Exercise: Whenever the word "HAMBANTOTA" turns up in a line below, that line should be copied.

Records to use:
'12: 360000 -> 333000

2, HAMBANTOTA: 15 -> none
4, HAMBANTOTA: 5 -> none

---

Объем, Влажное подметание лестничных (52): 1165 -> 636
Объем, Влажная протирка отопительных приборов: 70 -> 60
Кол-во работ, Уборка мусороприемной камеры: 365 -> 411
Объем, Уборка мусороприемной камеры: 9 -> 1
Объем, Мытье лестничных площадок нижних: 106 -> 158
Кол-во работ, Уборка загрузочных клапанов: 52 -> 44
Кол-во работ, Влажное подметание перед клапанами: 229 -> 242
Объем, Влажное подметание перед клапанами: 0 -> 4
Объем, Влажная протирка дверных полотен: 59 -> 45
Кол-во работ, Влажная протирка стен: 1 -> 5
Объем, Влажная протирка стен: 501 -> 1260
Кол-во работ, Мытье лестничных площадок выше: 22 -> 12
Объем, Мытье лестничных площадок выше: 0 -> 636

---

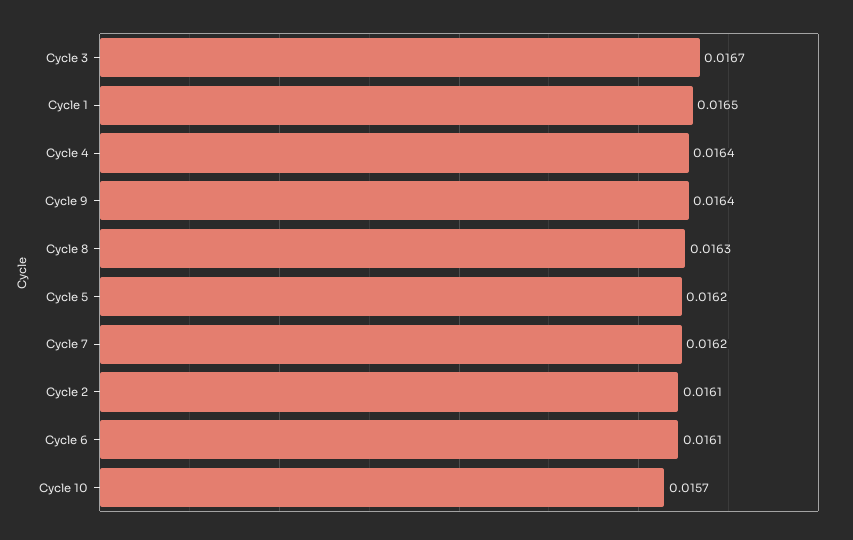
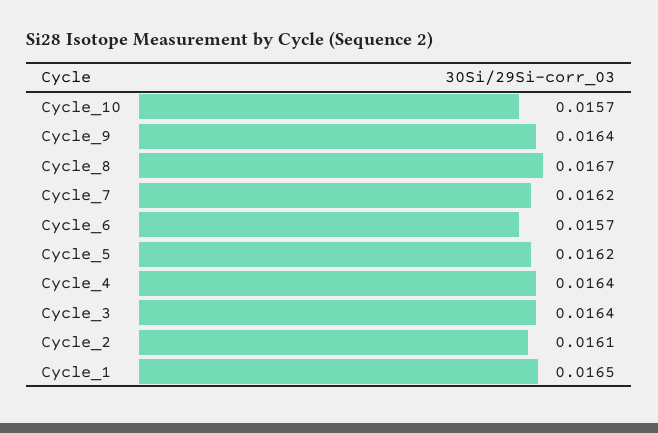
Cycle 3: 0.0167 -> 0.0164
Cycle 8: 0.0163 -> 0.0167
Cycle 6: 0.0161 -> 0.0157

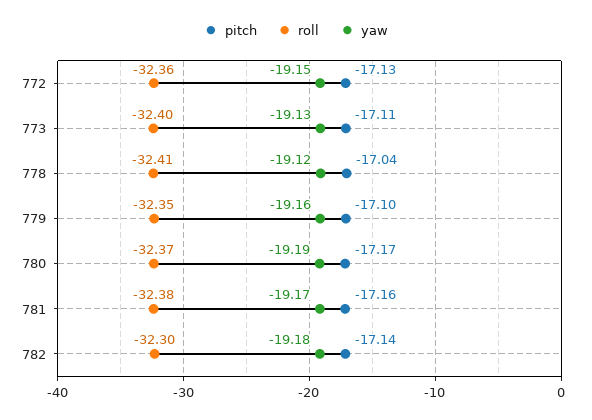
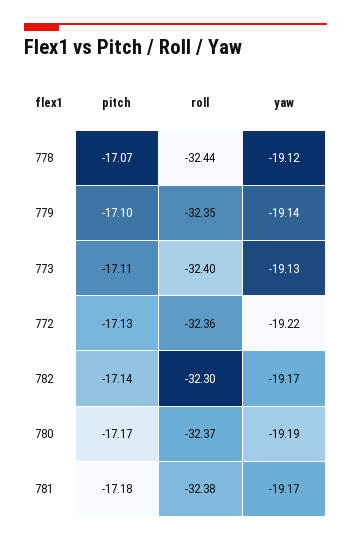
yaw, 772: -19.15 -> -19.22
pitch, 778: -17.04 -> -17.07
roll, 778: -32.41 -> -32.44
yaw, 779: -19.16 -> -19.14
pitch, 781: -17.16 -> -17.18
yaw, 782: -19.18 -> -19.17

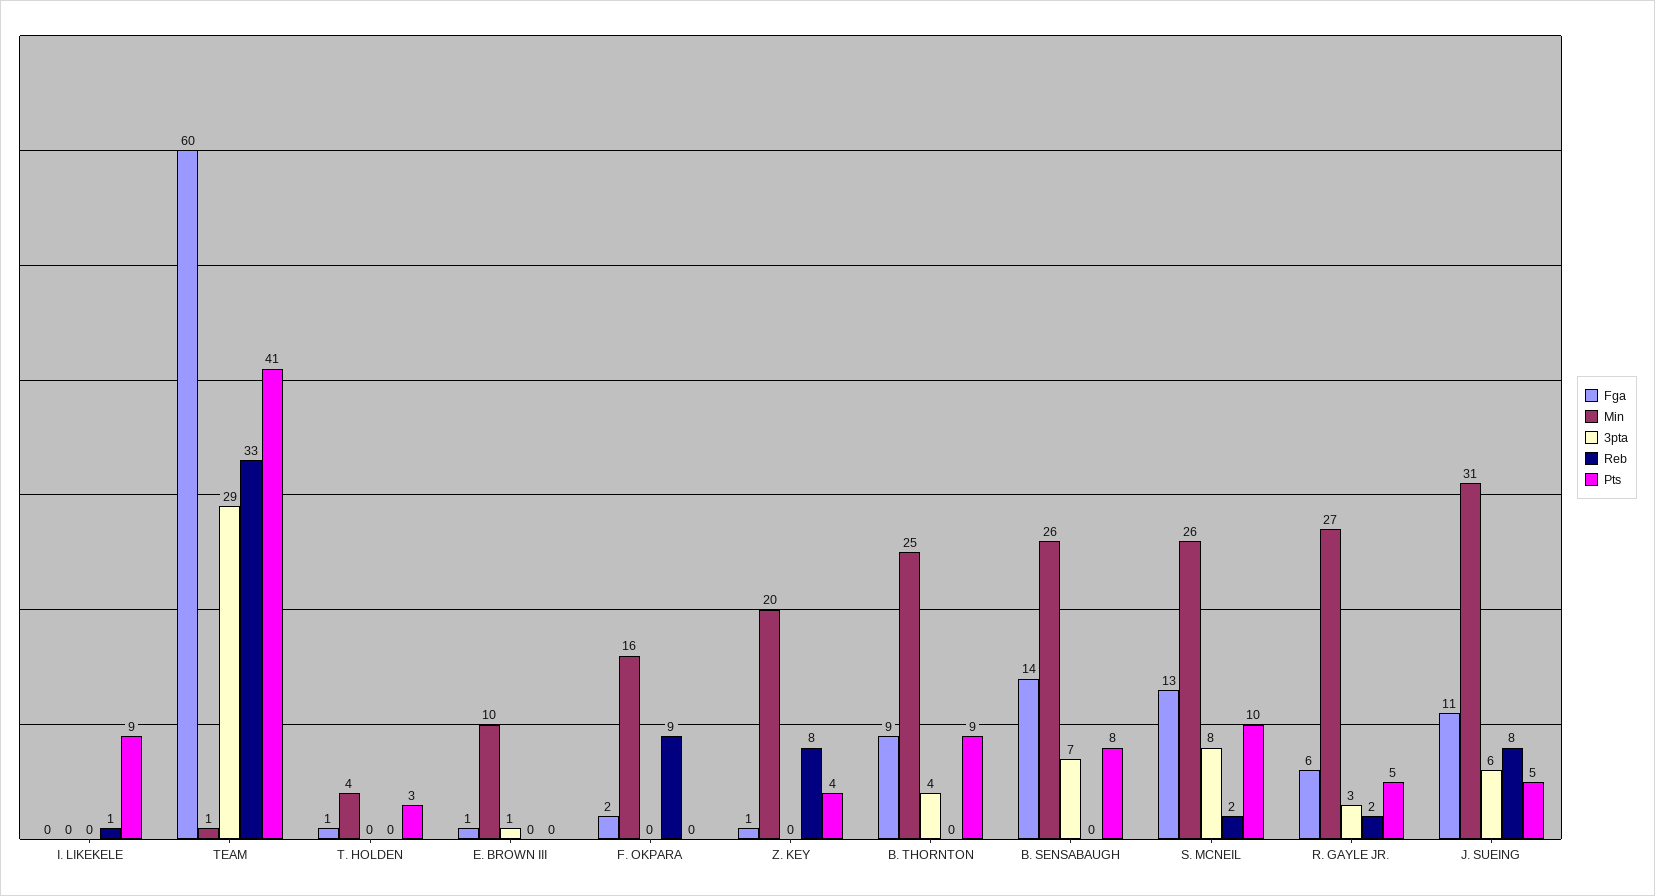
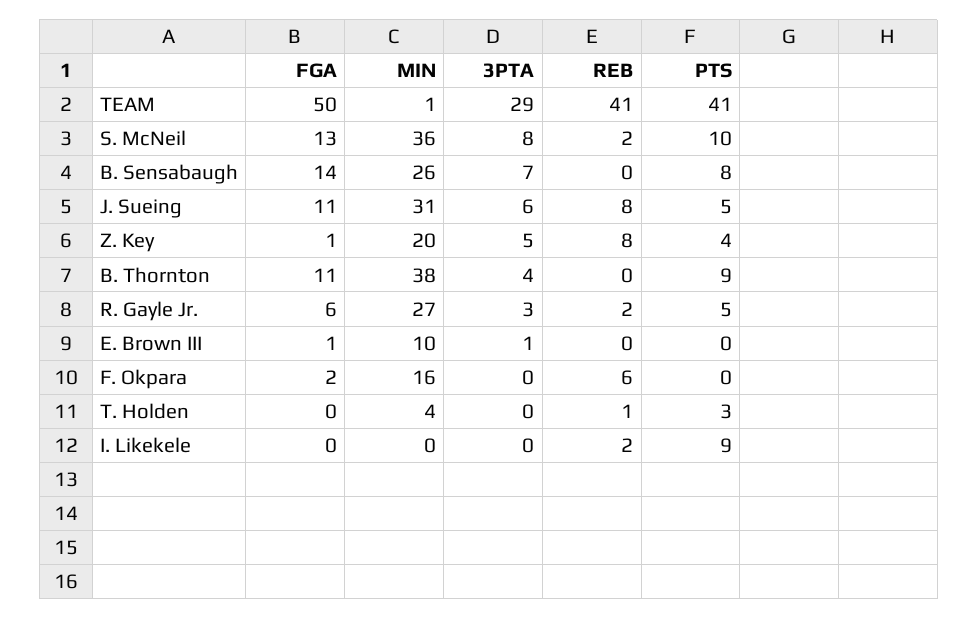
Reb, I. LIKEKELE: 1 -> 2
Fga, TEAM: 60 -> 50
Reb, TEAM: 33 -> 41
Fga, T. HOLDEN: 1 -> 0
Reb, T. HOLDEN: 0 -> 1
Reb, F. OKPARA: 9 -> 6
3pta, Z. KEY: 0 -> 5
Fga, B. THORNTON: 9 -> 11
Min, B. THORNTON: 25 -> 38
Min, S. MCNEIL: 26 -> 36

Solution to this task:
2, HAMBANTOTA: 15 -> none
4, HAMBANTOTA: 5 -> none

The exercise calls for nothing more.